Maximizing the medical expense deduction

Posted

If you itemize your deductions on Form 1040, Schedule A, you may be able to deduct expenses you paid in 2024 for medical and dental care for yourself, your spouse and your dependents. Here are some facts the IRS wants you to know about medical and dental expenses.

For the 2024 tax year, you can deduct only the amount by which your total medical-care expenses for the year exceed 7.5 percent of your adjusted gross income (AGI). For instance, if your AGI is $100,000, then un-reimbursed medical expenses have to exceed $7,500 ($100,000 x 7.5 percent).

You can only include the medical expenses you paid during the year. These expenses must be reduced by any insurance reimbursement. It makes no difference if you receive the reimbursement or if it is paid directly to the doctor or hospital.

You may include qualified medical expenses you pay for yourself, your spouse and your dependents. If either parent claims a child as a dependent under the rules for divorced or separated parents, each parent may deduct the medical expenses he or she actually pays for the child. You can also deduct medical expenses you paid for someone who would have qualified as your dependent except that the person didn’t meet the gross-income test.

A deduction is allowed only for expenses primarily paid for the prevention or alleviation of a physical or mental illness. The cost of drugs is deductible only for those requiring a prescription, except for insulin.
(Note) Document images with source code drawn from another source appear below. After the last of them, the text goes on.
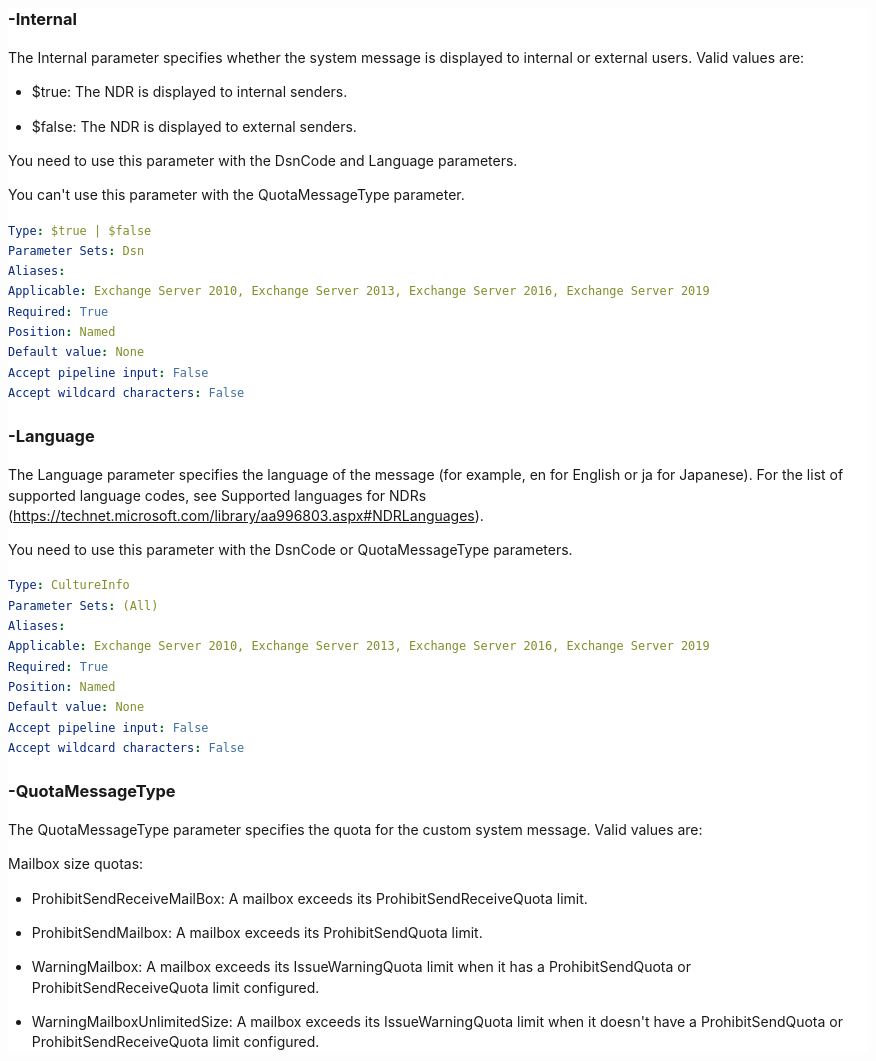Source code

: ### -Internal
The Internal parameter specifies whether the system message is displayed to internal or external users. Valid values are:

- $true: The NDR is displayed to internal senders.

- $false: The NDR is displayed to external senders.

You need to use this parameter with the DsnCode and Language parameters.

You can't use this parameter with the QuotaMessageType parameter.

```yaml
Type: $true | $false
Parameter Sets: Dsn
Aliases:
Applicable: Exchange Server 2010, Exchange Server 2013, Exchange Server 2016, Exchange Server 2019
Required: True
Position: Named
Default value: None
Accept pipeline input: False
Accept wildcard characters: False
```

### -Language
The Language parameter specifies the language of the message \(for example, en for English or ja for Japanese). For the list of supported language codes, see Supported languages for NDRs (https://technet.microsoft.com/library/aa996803.aspx#NDRLanguages).

You need to use this parameter with the DsnCode or QuotaMessageType parameters.

```yaml
Type: CultureInfo
Parameter Sets: (All)
Aliases:
Applicable: Exchange Server 2010, Exchange Server 2013, Exchange Server 2016, Exchange Server 2019
Required: True
Position: Named
Default value: None
Accept pipeline input: False
Accept wildcard characters: False
```

### -QuotaMessageType
The QuotaMessageType parameter specifies the quota for the custom system message. Valid values are:

Mailbox size quotas:

- ProhibitSendReceiveMailBox: A mailbox exceeds its ProhibitSendReceiveQuota limit.

- ProhibitSendMailbox: A mailbox exceeds its ProhibitSendQuota limit.

- WarningMailbox: A mailbox exceeds its IssueWarningQuota limit when it has a ProhibitSendQuota or ProhibitSendReceiveQuota limit configured.

- WarningMailboxUnlimitedSize: A mailbox exceeds its IssueWarningQuota limit when it doesn't have a ProhibitSendQuota or ProhibitSendReceiveQuota limit configured.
Nondeductible medical expenses include cosmetic surgery not related to a congenital abnormality, an accident or a disease; drugs not approved by the FDA; and funeral, burial or cremation expenses.
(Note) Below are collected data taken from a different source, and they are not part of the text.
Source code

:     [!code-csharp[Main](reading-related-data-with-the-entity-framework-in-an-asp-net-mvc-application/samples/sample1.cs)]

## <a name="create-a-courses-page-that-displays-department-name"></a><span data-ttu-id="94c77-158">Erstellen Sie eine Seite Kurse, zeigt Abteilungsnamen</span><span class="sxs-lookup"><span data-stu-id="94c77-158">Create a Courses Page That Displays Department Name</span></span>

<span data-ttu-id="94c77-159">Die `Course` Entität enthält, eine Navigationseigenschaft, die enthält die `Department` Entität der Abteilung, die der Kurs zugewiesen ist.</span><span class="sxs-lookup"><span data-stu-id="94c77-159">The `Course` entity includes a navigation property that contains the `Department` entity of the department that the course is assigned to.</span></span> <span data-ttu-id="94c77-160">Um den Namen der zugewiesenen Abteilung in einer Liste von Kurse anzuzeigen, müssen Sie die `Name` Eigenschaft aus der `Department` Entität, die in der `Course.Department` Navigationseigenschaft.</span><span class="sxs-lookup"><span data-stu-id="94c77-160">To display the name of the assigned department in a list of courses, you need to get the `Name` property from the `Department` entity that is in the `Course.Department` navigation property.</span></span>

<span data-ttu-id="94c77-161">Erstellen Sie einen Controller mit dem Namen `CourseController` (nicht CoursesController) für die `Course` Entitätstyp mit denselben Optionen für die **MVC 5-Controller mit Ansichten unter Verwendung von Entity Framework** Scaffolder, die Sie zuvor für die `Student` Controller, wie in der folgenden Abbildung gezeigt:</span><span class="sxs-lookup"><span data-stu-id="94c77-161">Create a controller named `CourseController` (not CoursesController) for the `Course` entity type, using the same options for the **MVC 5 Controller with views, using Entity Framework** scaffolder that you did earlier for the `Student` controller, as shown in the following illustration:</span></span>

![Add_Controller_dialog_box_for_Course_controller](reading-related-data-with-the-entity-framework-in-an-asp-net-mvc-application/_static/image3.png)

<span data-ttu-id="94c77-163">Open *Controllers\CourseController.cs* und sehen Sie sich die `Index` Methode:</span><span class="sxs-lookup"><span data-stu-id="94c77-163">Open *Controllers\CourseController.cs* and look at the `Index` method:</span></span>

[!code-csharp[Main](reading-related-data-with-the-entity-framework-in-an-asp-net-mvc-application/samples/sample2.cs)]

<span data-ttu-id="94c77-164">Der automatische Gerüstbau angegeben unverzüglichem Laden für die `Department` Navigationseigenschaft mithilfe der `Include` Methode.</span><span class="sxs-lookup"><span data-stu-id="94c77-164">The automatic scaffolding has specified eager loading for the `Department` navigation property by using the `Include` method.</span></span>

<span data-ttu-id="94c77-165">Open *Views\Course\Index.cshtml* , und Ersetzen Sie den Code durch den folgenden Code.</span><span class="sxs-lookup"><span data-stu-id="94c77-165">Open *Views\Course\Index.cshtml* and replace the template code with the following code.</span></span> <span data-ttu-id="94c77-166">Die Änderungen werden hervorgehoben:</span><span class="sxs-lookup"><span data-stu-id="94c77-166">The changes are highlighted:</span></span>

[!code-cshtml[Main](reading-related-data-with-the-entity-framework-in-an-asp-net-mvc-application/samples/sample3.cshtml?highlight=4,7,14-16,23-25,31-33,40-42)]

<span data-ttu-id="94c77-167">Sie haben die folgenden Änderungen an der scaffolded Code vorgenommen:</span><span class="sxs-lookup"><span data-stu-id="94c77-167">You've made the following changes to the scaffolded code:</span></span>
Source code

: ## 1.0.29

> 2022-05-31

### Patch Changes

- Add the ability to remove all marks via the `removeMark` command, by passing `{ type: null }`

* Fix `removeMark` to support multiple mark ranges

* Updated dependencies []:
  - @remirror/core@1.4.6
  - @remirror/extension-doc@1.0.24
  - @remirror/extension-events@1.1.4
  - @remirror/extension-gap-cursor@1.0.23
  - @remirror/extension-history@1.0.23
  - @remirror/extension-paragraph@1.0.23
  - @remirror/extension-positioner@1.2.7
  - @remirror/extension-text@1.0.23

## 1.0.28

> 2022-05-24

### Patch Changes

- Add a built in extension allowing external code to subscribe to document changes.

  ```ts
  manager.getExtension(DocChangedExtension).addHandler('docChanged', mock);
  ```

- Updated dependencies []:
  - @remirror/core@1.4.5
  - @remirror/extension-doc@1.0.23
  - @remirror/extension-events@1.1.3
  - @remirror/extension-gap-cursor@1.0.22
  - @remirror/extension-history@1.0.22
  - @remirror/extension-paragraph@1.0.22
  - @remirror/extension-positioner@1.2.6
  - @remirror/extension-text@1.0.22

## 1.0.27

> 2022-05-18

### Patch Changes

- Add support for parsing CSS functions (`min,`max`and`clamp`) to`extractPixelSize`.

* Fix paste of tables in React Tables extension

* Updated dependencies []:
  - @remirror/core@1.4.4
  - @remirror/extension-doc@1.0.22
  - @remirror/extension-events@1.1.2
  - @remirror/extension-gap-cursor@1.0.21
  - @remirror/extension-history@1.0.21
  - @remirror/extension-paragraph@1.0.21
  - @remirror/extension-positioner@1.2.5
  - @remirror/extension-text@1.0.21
You may deduct transportation costs primarily for and essential to medical care that qualify as medical expenses. The actual fare for a taxi, bus, train or ambulance may be deducted. If you use your car for medical transportation, you can deduct the standard mileage rate for medical expenses. Don’t forget to add parking and tolls.

Some employees may be eligible to set up a medical Flexible Spending Accounts (FSA) with their employer. FSA plans permit employees to save pre-tax money using payroll deductions, and then submit various medical expenses for reimbursement. The maximum amount eligible for the FSA program is $3,200 per individual, working married couples may double this amount.

Individuals can set up a Health Savings Account (HSA) either themselves or through a group plan with their employer. This is a pre-tax savings account. Unlike FSAs, HSA plans do not have a “use it or lose” feature for accumulated savings. HSA holders can use their savings fund to pay for medical expenses on a tax-free basis.

For a list of medical and dental expenses, see IRS Publication 502, “Medical and Dental Expenses.”